**Aufgaben im Überblick**
1 – Ändern Sie im Text über die Ausstellung im Lehmbruck Museum den Abschnitt von "Das 1983 gegründete" bis einschließlich "des Künstlerkollektivs IRWIN?", indem Sie ihn neu wiedergeben und dabei "Besucher" durch "Gast" ersetzen.
2 – Übertragen Sie aus dem Text über die Ausstellung im Lehmbruck Museum den folgenden Satz ins Englische: "Als wir jung waren und begannen, hatten wir Angst, dass ein zu großer monetärer Erfolg die Gruppe zerstören könnte."

**Textauszug**
+ + + + +

    Die Direktorin des Duisburger Lehmbruck Museum, Söke Dinkla, hat mit ihrem Kuratorenteam die Arbeiten von 24 internationalen Künstlern und einem Künstlerkollektiv zu einer regelrechten "Werteschau" zusammengestellt - geht es doch um die künstlerische Auseinandersetzung mit dem Wert der Kunst. In der Videoarbeit der US-amerikanischen Künstlerin Andrea Fraser beispielsweise führt eine Galerienangestellte durch eine Ausstellung, die eine lange Reihe identischer Gemälde zeigt, die angepriesen werden.
    Die austauschbaren Adjektive wie "erhaben" oder "metaphysisch", die Superlative oder die eingeflochtenen pseudokunsthistorischen Floskeln wie "das ist Kunst, das ist Kultur", mit denen die Bilder an den Käufer gebracht werden sollen, sind Teil der Verkaufsstrategie. Dabei legt das Wort den Wert der Kunst fest beziehungsweise redet ihn herbei. Egal, welche Qualität das Bild nun haben mag. Andrea Fraser zeigt in ihrem humorvollen und ironischen Video, wie sich das in den USA beliebte Credo des "Anything goes" auch auf den Kunstbereich erfolgreich anwenden lässt. Die Kunst als Ware, als Investition anzusehen, damit haben besonders amerikanische Kunstsammler und Kunstinteressierte kein Problem.
    Das 1983 gegründete slowenische Künstlerkollektiv IRWIN stellt den Besucher des Lehmbruck Museums sogar vor die Wahl: Welches der gezeigten, identischen Fotoarbeiten ist das wertvollste? Etwa das mit der Signatur der Künstlerin Marina Abramoviĉ oder das mit dem Stempel des Künstlerkollektivs IRWIN?
    "Die Tatsache, dass wir aus einem kleinen Land kommen, legt auch unseren Wert auf dem Kunstmarkt fest. Aber wir fühlen uns nicht wirklich eingeschränkt durch die Marktverhältnisse, die uns manchmal auch beeinflussen als Kollektiv. Als wir jung waren und begannen, hatten wir Angst, dass ein zu großer monetärer Erfolg die Gruppe zerstören könnte. Aber wir existieren jetzt schon über 30 Jahre und die Dinge entwickelten sich gut und eins kam zum anderen. Wir erlitten also keinen großen Schock. Das Marktsystem konnte unsere kreativen Gedanken nicht beeinflussen."

+ + + + +

**Ausgangsdaten**
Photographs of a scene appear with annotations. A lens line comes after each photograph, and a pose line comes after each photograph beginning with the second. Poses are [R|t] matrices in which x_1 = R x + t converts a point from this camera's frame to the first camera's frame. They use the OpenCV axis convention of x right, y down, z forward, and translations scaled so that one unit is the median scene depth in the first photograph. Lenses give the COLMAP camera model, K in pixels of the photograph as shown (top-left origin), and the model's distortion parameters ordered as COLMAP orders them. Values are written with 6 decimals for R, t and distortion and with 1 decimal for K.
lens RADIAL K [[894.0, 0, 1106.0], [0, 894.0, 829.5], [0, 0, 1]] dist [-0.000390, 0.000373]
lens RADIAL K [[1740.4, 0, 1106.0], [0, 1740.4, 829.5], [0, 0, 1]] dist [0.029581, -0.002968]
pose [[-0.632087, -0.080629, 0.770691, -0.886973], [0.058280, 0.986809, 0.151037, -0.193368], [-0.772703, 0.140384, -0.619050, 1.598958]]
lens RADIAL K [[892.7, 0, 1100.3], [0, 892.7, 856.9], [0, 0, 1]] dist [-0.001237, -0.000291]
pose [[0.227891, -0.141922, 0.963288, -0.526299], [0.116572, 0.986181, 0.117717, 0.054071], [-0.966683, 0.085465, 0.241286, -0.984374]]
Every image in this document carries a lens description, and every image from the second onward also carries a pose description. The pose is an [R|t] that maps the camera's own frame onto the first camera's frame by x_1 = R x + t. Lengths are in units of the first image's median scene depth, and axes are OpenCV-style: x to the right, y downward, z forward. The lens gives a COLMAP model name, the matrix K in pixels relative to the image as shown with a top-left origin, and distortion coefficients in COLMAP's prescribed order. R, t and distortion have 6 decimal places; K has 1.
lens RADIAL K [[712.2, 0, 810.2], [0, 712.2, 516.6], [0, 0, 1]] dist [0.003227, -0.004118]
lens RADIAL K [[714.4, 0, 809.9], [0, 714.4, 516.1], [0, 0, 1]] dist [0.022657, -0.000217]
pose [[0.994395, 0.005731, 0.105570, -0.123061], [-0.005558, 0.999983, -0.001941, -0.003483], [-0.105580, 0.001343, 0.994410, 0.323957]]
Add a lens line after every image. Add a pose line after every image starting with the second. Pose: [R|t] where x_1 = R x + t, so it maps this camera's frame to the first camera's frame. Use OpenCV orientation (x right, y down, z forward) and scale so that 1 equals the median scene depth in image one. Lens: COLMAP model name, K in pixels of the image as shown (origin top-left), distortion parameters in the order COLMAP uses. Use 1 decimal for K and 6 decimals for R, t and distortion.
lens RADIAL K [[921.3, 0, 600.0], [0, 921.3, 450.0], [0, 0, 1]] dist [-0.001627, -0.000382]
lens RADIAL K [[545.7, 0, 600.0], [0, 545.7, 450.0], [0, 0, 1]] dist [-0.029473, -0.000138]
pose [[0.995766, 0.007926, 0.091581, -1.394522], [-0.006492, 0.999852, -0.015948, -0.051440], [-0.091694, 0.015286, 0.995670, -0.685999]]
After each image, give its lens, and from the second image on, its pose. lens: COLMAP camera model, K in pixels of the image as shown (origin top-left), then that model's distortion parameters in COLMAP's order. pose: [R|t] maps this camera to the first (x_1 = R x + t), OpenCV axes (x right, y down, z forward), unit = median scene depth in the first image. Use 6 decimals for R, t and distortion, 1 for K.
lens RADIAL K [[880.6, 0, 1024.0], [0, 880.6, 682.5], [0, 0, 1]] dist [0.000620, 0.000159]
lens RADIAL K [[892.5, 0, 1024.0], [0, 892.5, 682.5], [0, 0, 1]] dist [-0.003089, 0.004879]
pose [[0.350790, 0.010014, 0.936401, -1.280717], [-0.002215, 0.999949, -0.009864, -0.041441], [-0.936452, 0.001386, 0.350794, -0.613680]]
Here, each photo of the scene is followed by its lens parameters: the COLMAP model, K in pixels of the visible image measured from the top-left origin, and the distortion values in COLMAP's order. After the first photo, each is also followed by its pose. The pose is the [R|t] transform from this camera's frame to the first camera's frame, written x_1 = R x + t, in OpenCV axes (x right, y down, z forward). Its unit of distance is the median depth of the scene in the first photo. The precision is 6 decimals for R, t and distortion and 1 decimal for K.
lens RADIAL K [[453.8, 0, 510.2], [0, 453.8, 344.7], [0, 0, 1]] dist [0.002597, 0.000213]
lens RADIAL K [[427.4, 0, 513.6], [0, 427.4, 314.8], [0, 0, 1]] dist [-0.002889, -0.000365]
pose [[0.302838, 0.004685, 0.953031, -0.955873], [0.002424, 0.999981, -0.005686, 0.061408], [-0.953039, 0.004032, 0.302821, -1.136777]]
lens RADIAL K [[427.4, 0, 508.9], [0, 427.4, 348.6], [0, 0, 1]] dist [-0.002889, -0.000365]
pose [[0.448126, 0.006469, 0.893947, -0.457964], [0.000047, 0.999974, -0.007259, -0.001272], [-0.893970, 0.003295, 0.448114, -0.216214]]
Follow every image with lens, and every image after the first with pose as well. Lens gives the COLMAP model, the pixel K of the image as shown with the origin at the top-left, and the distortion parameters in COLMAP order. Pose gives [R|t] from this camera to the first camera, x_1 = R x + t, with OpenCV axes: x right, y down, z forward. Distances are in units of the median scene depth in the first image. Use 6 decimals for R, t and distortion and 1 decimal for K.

+ + + + +

**Ergebnisse der Übung**
1 –
Das 1983 gegründete slowenische Künstlerkollektiv IRWIN stellt den Gast des Lehmbruck Museums sogar vor die Wahl: Welches der gezeigten, identischen Fotoarbeiten ist das wertvollste? Etwa das mit der Signatur der Künstlerin Marina Abramoviĉ oder das mit dem Stempel des Künstlerkollektivs IRWIN?

2 – When we were young and starting out, we were afraid that too great a monetary success could destroy the group.